Records for this task:
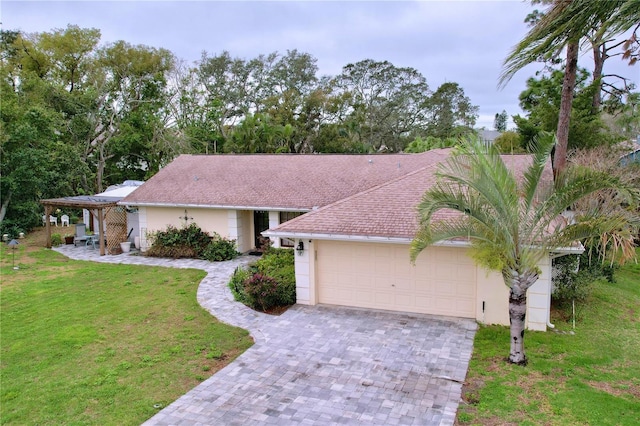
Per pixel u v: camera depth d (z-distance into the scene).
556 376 9.42
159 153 42.59
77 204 23.11
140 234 23.66
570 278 14.12
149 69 43.19
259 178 23.23
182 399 8.92
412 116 66.06
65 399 9.02
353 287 14.24
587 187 8.95
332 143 51.50
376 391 9.09
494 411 8.16
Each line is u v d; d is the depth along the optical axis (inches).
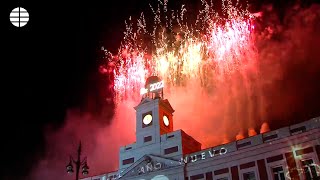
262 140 1817.2
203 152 1971.0
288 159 1689.2
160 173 2020.2
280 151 1726.1
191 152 2122.3
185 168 1974.7
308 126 1706.4
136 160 2162.9
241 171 1803.6
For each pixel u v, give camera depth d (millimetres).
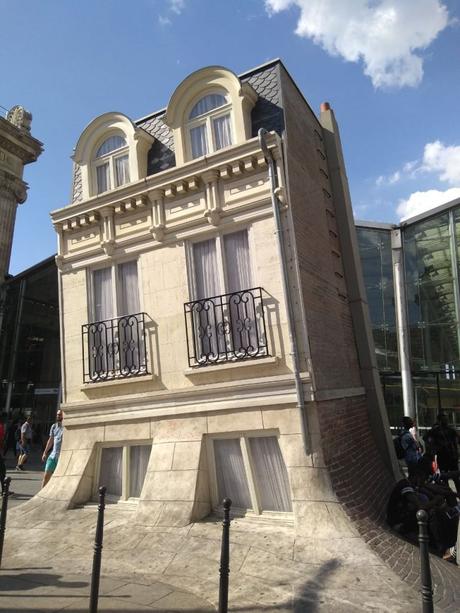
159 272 7652
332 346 7570
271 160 6883
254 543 5441
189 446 6789
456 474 7281
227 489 6691
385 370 12883
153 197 7789
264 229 6883
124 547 5742
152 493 6543
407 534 6152
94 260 8336
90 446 7730
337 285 8734
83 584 4766
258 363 6496
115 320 7957
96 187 8898
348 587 4426
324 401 6547
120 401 7562
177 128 8047
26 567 5355
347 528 5359
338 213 9625
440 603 4227
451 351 12375
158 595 4465
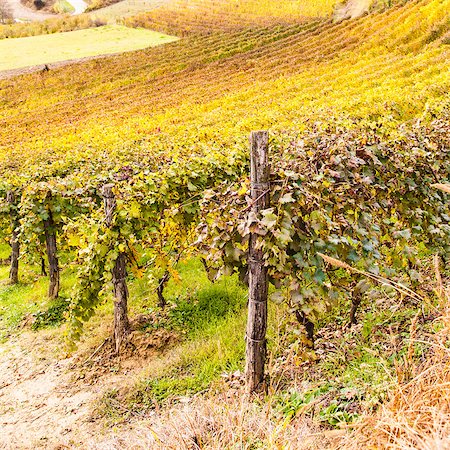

Work task:
From the first line of the entries above through the line with "494 411 8.16", set down each line exactly and drop the pictures.

Output:
Per pixel u v: camera depth d (z-distance into the scene).
556 376 9.42
159 153 42.59
77 204 23.11
140 234 23.66
570 278 14.12
149 69 43.19
259 178 23.23
182 399 8.92
412 116 66.06
65 399 9.02
353 287 14.24
587 187 8.95
332 143 51.50
376 391 9.09
494 411 8.16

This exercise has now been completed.